▸ Exercise description: Please find all lines containing "worn" in the listing below and copy them.

▸ Provided records:
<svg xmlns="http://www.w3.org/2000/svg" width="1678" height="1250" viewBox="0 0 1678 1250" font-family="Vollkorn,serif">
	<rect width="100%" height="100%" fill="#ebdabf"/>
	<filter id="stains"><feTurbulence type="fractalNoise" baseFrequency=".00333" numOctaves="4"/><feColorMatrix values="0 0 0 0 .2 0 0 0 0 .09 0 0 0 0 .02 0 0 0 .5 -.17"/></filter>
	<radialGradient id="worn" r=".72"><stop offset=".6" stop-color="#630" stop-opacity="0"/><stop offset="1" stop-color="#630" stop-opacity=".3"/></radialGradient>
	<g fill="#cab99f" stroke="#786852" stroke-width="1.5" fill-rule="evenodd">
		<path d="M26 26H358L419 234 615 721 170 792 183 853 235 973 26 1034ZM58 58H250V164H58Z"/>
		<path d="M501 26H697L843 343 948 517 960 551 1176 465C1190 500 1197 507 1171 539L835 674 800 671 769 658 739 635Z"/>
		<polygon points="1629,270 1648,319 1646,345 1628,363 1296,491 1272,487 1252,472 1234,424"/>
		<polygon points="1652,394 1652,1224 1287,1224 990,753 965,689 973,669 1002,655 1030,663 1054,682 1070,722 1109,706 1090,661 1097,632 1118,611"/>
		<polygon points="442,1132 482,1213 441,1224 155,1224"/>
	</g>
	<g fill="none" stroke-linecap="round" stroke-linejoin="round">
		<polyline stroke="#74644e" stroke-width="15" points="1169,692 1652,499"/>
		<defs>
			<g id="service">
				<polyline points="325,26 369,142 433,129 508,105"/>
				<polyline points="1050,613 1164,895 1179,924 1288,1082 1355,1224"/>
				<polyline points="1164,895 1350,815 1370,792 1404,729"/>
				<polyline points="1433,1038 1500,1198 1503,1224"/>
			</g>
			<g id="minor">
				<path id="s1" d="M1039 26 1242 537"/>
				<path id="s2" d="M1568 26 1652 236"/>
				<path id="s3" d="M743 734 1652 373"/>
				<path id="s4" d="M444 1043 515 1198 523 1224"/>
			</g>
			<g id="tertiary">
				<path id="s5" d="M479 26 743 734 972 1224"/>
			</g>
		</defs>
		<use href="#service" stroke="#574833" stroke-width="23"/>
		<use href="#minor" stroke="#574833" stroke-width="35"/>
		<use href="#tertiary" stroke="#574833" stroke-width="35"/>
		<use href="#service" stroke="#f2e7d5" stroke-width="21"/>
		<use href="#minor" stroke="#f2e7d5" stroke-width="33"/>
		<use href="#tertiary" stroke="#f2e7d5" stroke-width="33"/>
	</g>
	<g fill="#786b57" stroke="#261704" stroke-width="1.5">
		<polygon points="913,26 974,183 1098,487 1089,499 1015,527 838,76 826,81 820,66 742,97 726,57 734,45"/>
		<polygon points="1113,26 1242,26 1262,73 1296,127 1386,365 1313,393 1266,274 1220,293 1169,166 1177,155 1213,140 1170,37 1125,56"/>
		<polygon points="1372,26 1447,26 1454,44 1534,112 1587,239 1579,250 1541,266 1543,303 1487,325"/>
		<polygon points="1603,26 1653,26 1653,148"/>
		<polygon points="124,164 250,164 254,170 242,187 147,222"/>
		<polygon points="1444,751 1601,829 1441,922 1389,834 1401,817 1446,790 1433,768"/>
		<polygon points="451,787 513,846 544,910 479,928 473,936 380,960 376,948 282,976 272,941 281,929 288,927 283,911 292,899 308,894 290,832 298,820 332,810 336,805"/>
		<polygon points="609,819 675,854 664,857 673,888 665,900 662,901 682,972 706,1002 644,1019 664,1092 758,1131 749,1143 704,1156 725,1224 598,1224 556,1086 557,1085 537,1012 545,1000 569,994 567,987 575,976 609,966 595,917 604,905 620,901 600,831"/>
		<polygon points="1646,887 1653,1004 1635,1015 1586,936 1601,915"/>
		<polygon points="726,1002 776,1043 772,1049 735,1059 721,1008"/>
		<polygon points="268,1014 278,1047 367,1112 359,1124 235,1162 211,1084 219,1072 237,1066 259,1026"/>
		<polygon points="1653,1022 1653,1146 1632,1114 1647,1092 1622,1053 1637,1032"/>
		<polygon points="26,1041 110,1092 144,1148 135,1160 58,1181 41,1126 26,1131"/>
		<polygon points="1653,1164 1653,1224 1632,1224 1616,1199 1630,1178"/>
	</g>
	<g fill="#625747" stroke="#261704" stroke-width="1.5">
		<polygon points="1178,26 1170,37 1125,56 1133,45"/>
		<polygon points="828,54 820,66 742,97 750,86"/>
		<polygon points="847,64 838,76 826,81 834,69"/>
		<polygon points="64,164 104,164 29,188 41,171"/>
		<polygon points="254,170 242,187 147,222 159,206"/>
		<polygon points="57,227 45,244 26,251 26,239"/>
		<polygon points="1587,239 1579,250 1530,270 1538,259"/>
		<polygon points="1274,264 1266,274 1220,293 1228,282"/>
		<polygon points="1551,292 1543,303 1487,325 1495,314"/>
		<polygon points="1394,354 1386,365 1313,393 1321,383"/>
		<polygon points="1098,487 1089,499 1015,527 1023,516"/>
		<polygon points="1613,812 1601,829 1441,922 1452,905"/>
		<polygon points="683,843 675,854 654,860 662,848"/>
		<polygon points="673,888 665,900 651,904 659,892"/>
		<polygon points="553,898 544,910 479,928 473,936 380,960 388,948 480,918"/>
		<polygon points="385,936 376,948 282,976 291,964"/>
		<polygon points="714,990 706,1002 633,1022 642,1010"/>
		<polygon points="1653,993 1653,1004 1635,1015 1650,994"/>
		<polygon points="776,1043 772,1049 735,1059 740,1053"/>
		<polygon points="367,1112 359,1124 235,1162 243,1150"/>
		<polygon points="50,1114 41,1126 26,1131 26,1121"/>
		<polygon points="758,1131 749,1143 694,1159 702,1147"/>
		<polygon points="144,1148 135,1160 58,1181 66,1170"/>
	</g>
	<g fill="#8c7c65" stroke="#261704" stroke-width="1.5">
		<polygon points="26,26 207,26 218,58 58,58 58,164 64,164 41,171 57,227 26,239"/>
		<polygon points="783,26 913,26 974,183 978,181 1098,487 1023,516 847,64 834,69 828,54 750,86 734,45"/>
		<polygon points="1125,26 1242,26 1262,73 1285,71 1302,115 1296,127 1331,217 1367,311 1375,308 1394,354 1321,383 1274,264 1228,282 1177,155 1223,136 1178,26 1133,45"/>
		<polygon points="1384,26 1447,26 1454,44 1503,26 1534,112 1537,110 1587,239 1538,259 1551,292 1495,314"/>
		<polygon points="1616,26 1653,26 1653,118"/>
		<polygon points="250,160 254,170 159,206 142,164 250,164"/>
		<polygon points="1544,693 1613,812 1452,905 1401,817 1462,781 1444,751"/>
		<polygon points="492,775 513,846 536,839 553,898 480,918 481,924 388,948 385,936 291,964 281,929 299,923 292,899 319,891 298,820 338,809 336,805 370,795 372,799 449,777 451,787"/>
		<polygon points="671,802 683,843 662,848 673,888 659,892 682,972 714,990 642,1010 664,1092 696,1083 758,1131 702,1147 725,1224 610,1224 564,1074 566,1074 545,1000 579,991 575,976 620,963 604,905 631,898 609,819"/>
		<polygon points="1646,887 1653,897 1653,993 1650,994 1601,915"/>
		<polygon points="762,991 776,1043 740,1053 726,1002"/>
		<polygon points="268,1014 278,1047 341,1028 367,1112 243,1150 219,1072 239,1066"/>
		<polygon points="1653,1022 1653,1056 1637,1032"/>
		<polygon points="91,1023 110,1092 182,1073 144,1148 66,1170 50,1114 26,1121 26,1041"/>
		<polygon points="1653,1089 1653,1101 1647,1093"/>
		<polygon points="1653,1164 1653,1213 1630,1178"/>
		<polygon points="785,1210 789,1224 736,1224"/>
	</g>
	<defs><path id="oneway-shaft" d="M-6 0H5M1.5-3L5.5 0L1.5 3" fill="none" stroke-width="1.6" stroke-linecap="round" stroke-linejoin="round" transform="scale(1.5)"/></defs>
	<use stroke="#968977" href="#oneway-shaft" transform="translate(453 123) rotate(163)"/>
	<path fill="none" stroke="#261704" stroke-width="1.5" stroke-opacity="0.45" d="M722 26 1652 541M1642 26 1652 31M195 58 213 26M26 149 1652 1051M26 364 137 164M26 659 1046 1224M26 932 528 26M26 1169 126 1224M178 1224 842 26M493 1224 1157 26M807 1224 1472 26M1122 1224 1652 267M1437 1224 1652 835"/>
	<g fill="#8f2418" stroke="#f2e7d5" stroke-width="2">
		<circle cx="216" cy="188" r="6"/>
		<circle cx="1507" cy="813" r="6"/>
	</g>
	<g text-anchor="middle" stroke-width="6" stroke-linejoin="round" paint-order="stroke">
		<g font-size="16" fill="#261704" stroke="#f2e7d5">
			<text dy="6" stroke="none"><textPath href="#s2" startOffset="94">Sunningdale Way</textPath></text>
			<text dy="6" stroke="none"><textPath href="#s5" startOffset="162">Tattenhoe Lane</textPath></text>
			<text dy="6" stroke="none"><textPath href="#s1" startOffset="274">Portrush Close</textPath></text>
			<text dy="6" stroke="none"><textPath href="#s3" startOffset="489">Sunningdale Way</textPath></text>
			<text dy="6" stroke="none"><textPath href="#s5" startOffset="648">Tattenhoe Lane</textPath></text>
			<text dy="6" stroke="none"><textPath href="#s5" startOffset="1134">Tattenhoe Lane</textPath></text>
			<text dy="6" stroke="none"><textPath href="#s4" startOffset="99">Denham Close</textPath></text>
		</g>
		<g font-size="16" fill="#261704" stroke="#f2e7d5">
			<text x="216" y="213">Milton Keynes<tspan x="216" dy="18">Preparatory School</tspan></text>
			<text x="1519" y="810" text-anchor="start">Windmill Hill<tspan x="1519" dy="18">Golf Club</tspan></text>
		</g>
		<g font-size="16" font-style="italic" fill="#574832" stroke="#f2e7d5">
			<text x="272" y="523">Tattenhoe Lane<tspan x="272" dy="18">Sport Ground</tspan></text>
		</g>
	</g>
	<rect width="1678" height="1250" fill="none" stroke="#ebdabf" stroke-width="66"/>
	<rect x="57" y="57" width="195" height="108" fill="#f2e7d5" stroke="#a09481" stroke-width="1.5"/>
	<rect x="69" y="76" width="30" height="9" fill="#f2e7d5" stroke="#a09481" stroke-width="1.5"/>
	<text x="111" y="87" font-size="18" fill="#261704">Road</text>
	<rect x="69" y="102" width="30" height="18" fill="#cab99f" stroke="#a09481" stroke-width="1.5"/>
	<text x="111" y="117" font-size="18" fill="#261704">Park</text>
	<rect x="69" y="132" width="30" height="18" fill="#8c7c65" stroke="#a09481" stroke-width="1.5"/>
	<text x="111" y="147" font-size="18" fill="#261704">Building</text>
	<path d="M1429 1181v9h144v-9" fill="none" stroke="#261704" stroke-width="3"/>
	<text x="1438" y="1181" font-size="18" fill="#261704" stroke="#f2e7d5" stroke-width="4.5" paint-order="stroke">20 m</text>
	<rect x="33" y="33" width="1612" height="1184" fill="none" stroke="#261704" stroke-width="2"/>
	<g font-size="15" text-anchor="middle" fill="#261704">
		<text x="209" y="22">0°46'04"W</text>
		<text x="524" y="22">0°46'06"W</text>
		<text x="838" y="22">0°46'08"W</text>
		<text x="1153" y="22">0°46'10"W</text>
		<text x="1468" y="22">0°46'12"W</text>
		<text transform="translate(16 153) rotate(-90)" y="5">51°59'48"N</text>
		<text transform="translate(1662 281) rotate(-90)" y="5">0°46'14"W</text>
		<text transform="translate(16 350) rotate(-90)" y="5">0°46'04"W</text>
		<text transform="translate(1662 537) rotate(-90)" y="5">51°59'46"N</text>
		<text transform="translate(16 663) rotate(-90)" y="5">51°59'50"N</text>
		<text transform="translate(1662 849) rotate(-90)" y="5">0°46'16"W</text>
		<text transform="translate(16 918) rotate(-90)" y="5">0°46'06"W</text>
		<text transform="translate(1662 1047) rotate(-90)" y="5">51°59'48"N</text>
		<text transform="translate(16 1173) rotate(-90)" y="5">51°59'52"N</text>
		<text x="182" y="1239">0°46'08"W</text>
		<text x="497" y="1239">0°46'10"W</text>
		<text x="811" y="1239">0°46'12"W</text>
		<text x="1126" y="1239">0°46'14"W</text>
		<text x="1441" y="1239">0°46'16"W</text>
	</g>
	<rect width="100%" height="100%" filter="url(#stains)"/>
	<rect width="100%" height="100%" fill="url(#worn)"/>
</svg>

▸ Response:
	<radialGradient id="worn" r=".72"><stop offset=".6" stop-color="#630" stop-opacity="0"/><stop offset="1" stop-color="#630" stop-opacity=".3"/></radialGradient>
	<rect width="100%" height="100%" fill="url(#worn)"/>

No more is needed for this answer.